WHAT'S NEXT: Key Privacy Developments to Watch For

• Colorado House to Decide Fate of Social Media Bill: After the Senate overrode Governor Polis’s veto, the Colorado House has until May 7 to finalize the override of SB25-086. A successful vote would impose major new moderation and reporting rules on social media platforms.
• California Age-Appropriate Design Code Litigation: Key public hearing on April 29, 2025, and work session on May 1, 2025, will determine the future of California’s children's privacy protections.
• Growing focus on protecting minors’ data: States like Texas (SB 2991), Vermont (SB 71), Oregon (HB 2008), and Florida (SB 868) are advancing bills restricting targeted advertising and regulating social media access for minors. Organizations engaging with young users should monitor these developments closely.
• Broader Consumer Data Protection Bills Progressing: Comprehensive privacy initiatives are moving forward in Oklahoma (SB 546, SB 626), Oregon (HB 3875), California (SB 361), Vermont (SB 71), and Florida (SB 868), signaling rising momentum for stronger individual rights and stricter business obligations across states.
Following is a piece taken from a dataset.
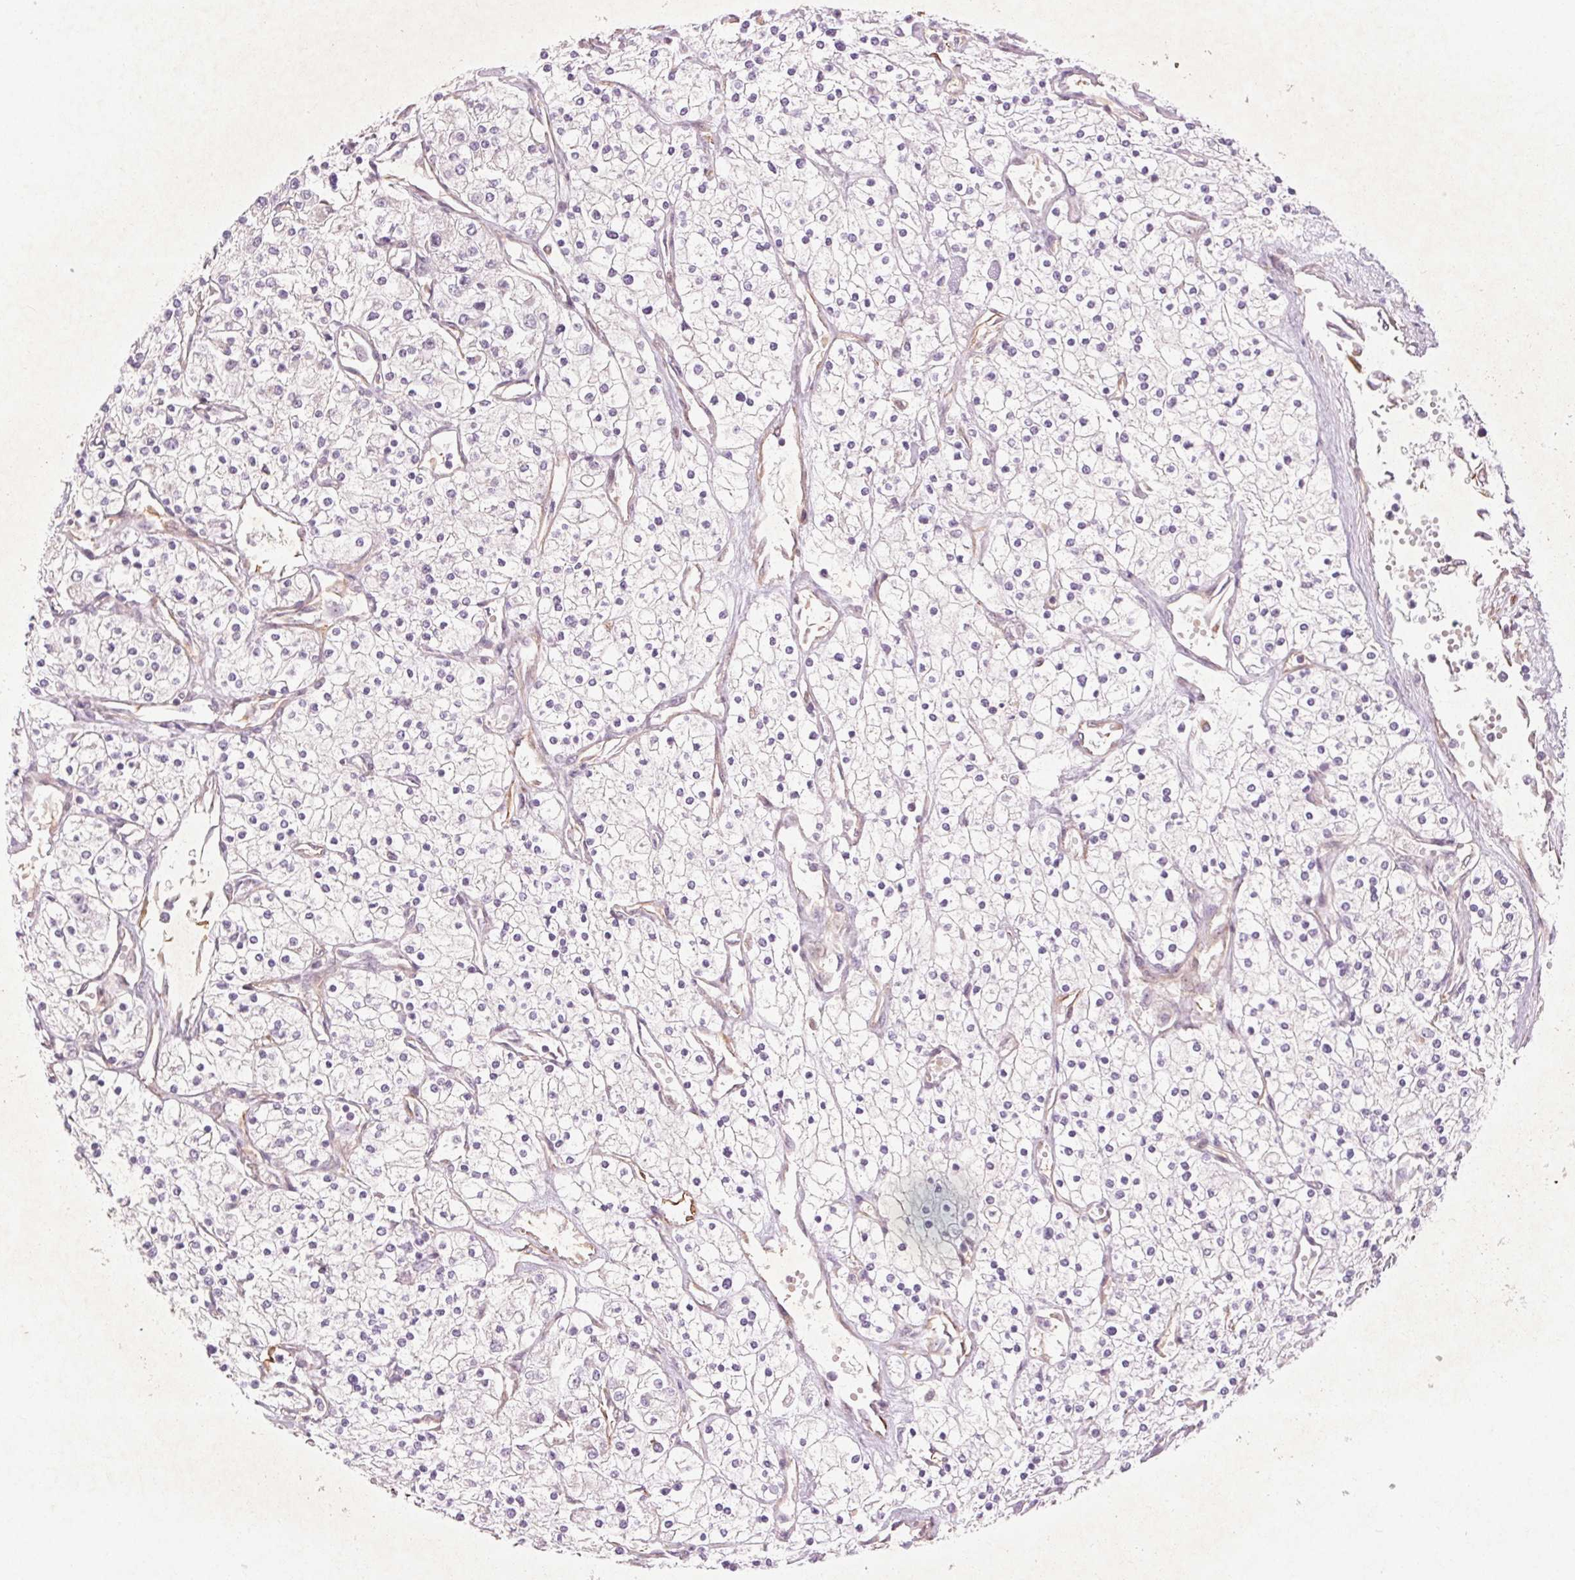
{"staining": {"intensity": "negative", "quantity": "none", "location": "none"}, "tissue": "renal cancer", "cell_type": "Tumor cells", "image_type": "cancer", "snomed": [{"axis": "morphology", "description": "Adenocarcinoma, NOS"}, {"axis": "topography", "description": "Kidney"}], "caption": "Human adenocarcinoma (renal) stained for a protein using immunohistochemistry reveals no positivity in tumor cells.", "gene": "CCSER1", "patient": {"sex": "male", "age": 80}}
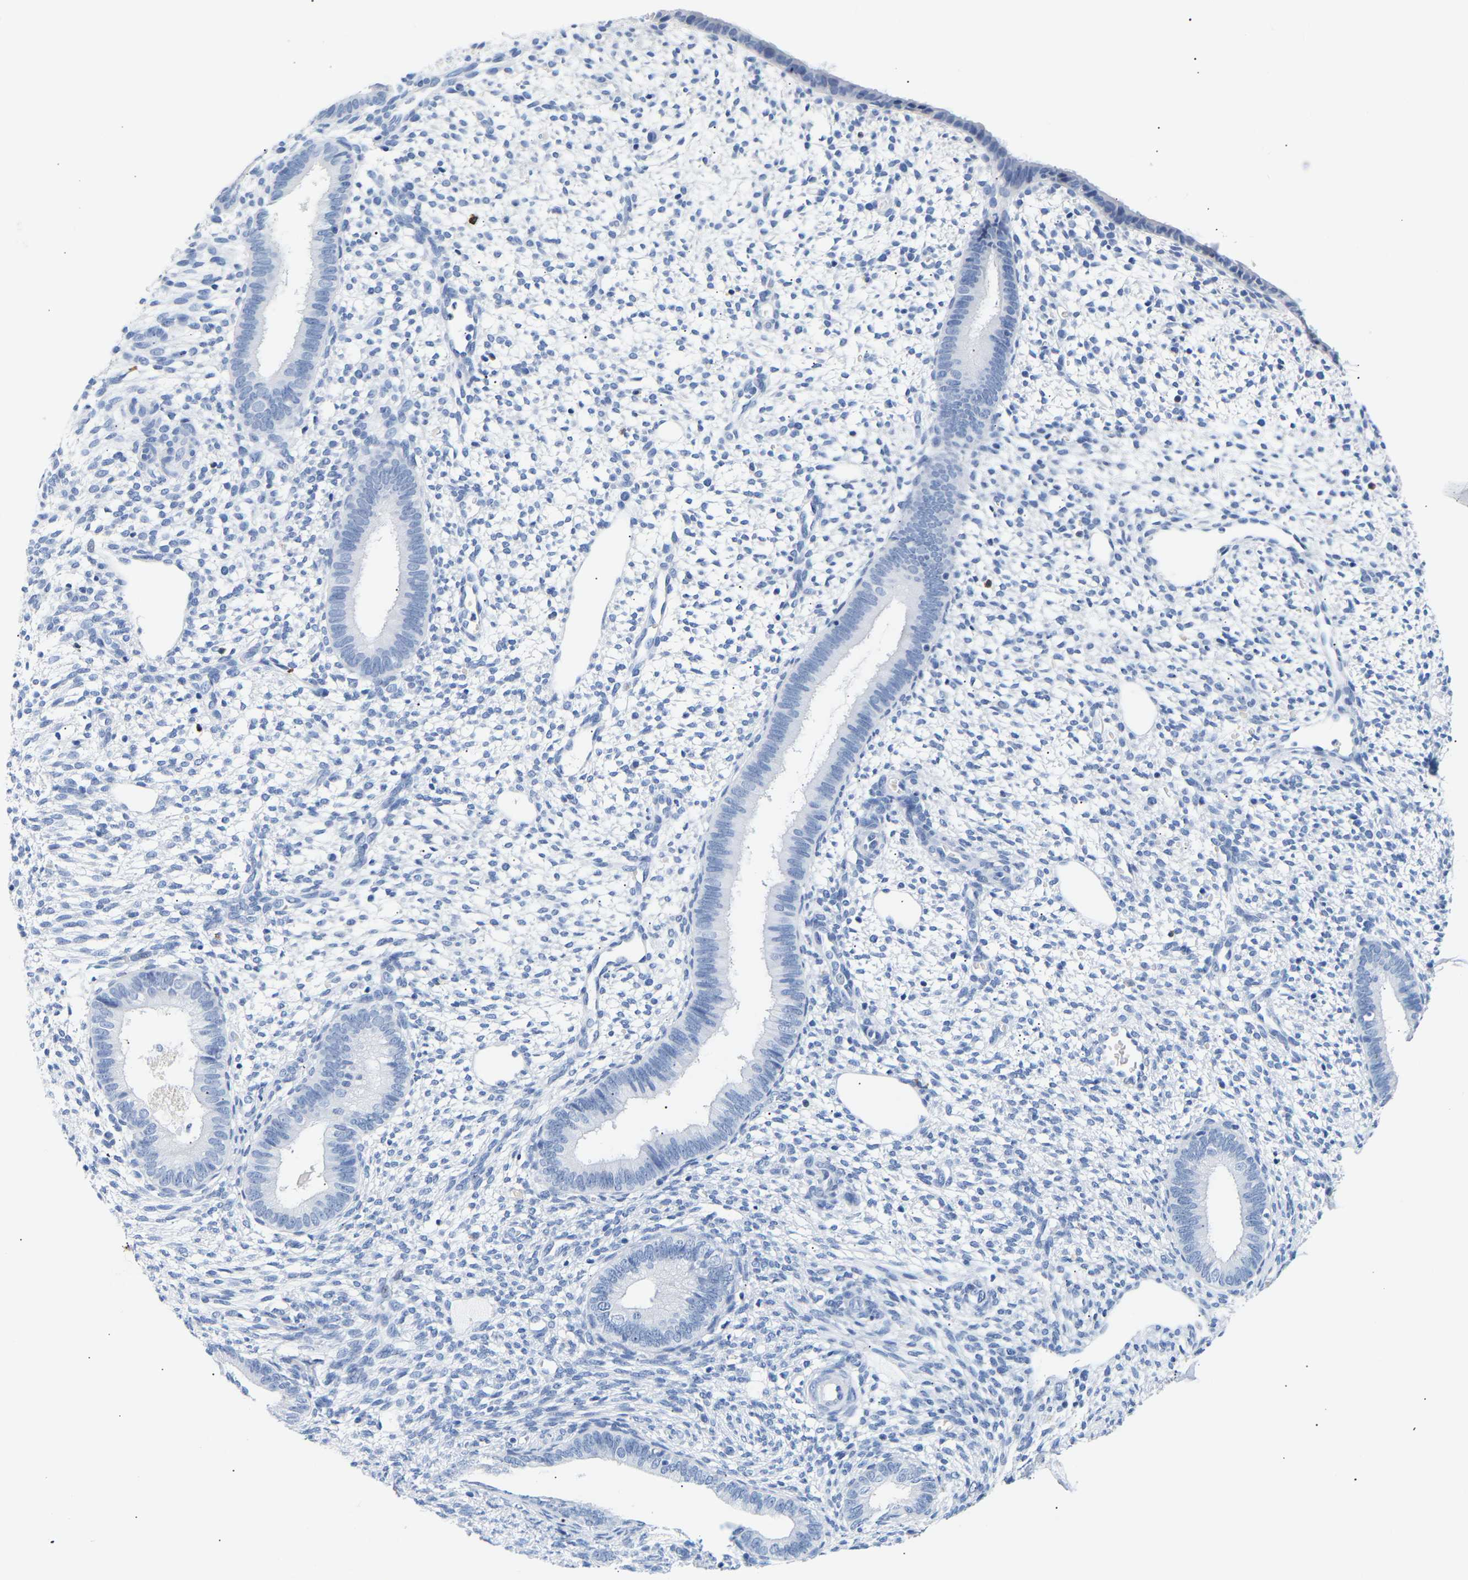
{"staining": {"intensity": "negative", "quantity": "none", "location": "none"}, "tissue": "endometrium", "cell_type": "Cells in endometrial stroma", "image_type": "normal", "snomed": [{"axis": "morphology", "description": "Normal tissue, NOS"}, {"axis": "topography", "description": "Endometrium"}], "caption": "This is an IHC histopathology image of benign human endometrium. There is no staining in cells in endometrial stroma.", "gene": "SPINK2", "patient": {"sex": "female", "age": 46}}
• Bermuda - Pink Sandbox Application Deadline Approaches: Organizations developing innovative, privacy-focused products using personal data have until May 11, 2025 to submit an Expression of Interest to join Bermuda’s Pink Sandbox initiative. This free advisory program by PrivCom promotes privacy-by-design and provides tailored guidance on responsible personal data use.
• US - TAKE IT DOWN Act Awaits Presidential Signature: Passed with overwhelming bipartisan support, the TAKE IT DOWN Act mandates platforms remove nonconsensual intimate images, including deepfakes, within 48 hours of a valid request. It now heads to President Trump, who has pledged to sign it into law.
• Public Consultation on Blockchain Guidelines: Organizations using blockchain for personal data processing should submit feedback via form on the EDPB's draft guidelines by June 9, 2025.
• Personal Information Audit Management Measures: The Personal Information Protection Compliance Audit Management Measures in China are expected to take effect on May 1, 2025.
• Multi-Device Consent Consultation (France): Entities engaged in multi-terminal user consent (publishers, advertisers) should review CNIL’s draft recommendation and submit feedback by June 5, 2025.
• EU-Canada Passenger Name Record (PNR) Agreement: Track the formal entry into force as both sides complete internal procedures.
• NIST’s Privacy Framework Update: There is likely to be progress in the NIST’s Privacy Framework after the release of version 1.1 of Privacy Framework addressing AI privacy risks and better integration with the Cybersecurity Framework 2.0.